These symbols can represent spatial realities (for example, chair next to table), allowing the model to reason logically about tasks & answer questions based on these spatial observations. This helps AI make decisions or plan actions in real-world contexts.
Human reasoning can be understood as a cooperation between the intuitive & associative, and the deliberative & logical. ~ Source
Considering the image below, conversational AI systems traditionally followed System 2 approaches, characterised by deliberate and logical reasoning.
These systems relied on intent detection and structured flows to determine action sequences. With the rise of Generative AI and Large Language Models (LLMs), there’s a shift toward System 1 solutions, which are more intuitive and associative.

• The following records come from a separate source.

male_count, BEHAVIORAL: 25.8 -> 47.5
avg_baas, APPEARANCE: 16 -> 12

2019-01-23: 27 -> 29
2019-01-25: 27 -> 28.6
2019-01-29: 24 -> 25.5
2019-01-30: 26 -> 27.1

A possible approach to activity reasoning is to build a symbolic system consisting of symbols and rules, connecting various elements to mimic human reasoning.

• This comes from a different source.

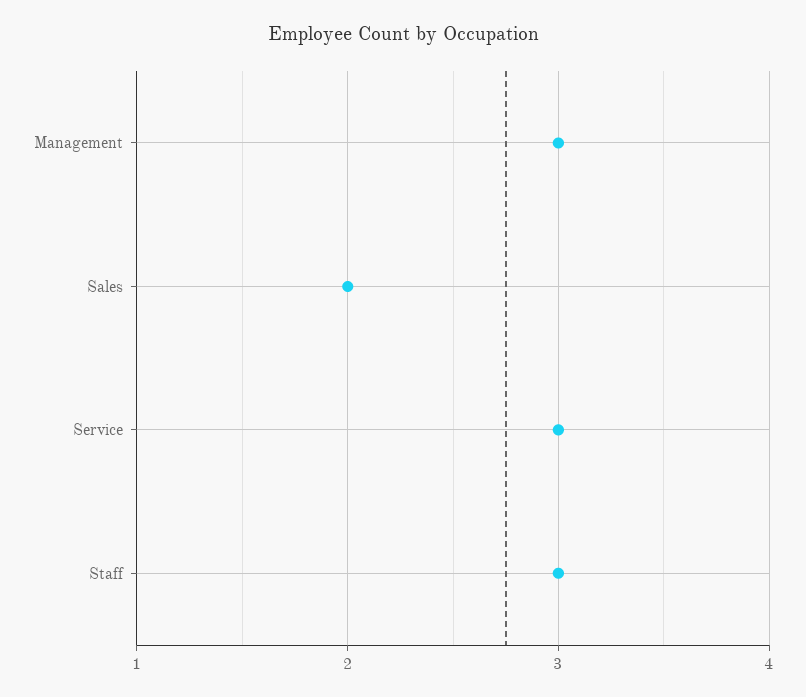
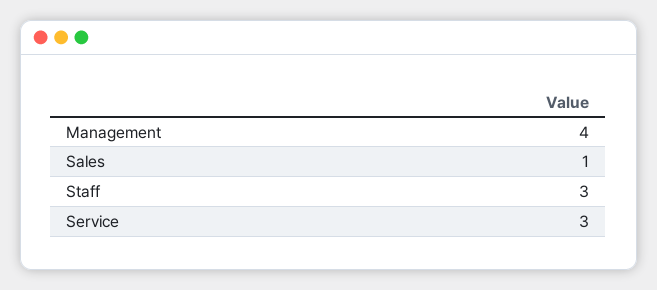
Management: 3 -> 4
Sales: 2 -> 1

Previous attempts, though useful, faced challenges due to handcrafted symbols and limited rules derived from visual annotations. This limited their ability to generalise complex activities.
To address these issues, a new symbolic system is proposed with two key properties: broad-coverage symbols and rational rules. Instead of relying on expensive manual annotations, LLMs are leveraged to approximate these properties.
Given an image, symbols are extracted from visual content, and fuzzy logic is applied to deduce activity semantics based on rules, enhancing reasoning capabilities.
This shift exemplifies how intuitive, associative reasoning enabled by LLMs is pushing the boundaries of AI agent systems in tasks like activity recognition.
With just a quick glance at an image, we as humans can naturally translate visual inputs into symbols or concepts.
This allows us to use common-sense reasoning to understand and imagine the broader context beyond the visible scene — similar to how we infer the existence of gravity without directly seeing it.